Милые дамы демонстрировали результаты ампутации рук или ног, далее шли снимки
молодых мужиков с телами, покрытыми шрамами. Все фото сделаны с почти
обнаженной натуры – крохотные трусики прикрывали лишь небольшой участок тела.
На последних страницах были настоящие уроды: карлики, отвратительно ожиревшие
бабы, парочка парней с невероятными родимыми пятнами.
– Какого черта ты купил эту гадость да
еще приволок домой? – накинулась я на сына. – Где взял кошмарный
журнальчик?
Кешка потянулся и глянул на стол.
– Данную порнографию приволок Ефим. Если
сейчас начнем возмущаться и жечь в печке, моментально притащит десяток новых и
примется всем показывать. Лучше сделать вид, что нас это не волнует, и оставить
их валяться тут. Ты же его знаешь.
Абсолютно точно. Стоило старику сообразить,
что вас что-то смущает, как он тут же моментально начинал педалировать
ситуацию. Такой вот омерзительный тип – получает настоящее удовольствие, глядя,
как мучаются его несчастные жертвы.
– Боюсь, Машка полезет посмотреть, –
вырвалось из моей груди.
Кеша вздохнул.
– Если сейчас спрячем, дедуля точно ей
покажет. В конце концов, ничего страшного, просто несчастные, изувеченные люди.

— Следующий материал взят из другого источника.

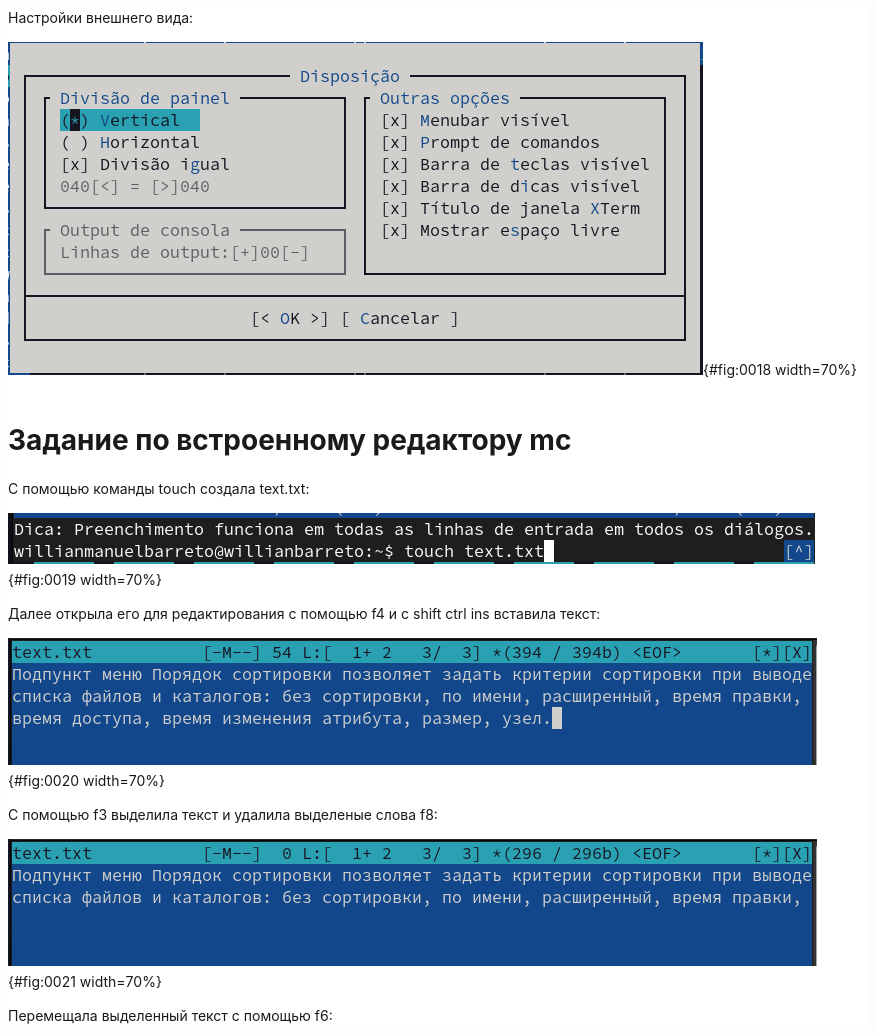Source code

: Настройки внешнего вида:

![Настройки внешнего вида](image/18.PNG){#fig:0018 width=70%}

# Задание по встроенному редактору mc

С помощью команды touch создала text.txt:

![Создание text.txt](image/19.PNG){#fig:0019 width=70%}

Далее открыла его для редактирования с помощью f4 и с shift ctrl ins вставила текст:

![Редактирование text.txt](image/20.PNG){#fig:0020 width=70%}

С помощью f3 выделила текст и удалила выделеные слова f8:

![Удаление текста](image/21.PNG){#fig:0021 width=70%}

Перемещала выделенный текст с помощью f6:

Естественно, ребенку не следует рассказывать, зачем бедолаги тут свои фотки
выставили. Ладно, сам объясню. Мол, журнал выпускает общество инвалидов, чтобы
поддержать в людях мужество. Тебе сделали страшную операцию – не переживай,
посмотри на других, может, им еще хуже, а они улыбаются! И ты придерживайся
этой версии. Да не переживай так, пролистнет и бросит!
– А правда, зачем подобное демонстрировать?
Кешка сел и поглядел на меня.
– Мать! Тебе что, двенадцать лет?
Наивная, как щенок.
Я обиделась.
– Ну, прости глупую, уж объясни ей…
Аркашка хмыкнул.
– Про сексуальные извращения слышала?
Я кивнула. Уж не настолько наивна, вроде знаю
и про гомосексуалистов – и про педофилов.
– А это просто разновидность
другая, – пояснил сын, – есть такие кадры, которых привлекают только
убогие. Ну не стоит у него на нормальную бабу, подавай чего пострашней. В конце
концов – это личное дело каждого, с кем спать. И ничего плохого нет в том,
чтобы изуродованная женщина нашла себе пару. Но продавать такие журналы открыто
на лотках нельзя. Следует распространять через больницы или общества инвалидов
– словом, не знаю как! Честно говоря, не хотелось, чтобы подобное издание
попадало в детские руки. Но пока нет криминала, это имеет право на жизнь. Есть
же у лесбиянок «Розовая пантера», а эти чем хуже. Помнишь Диму Петровского?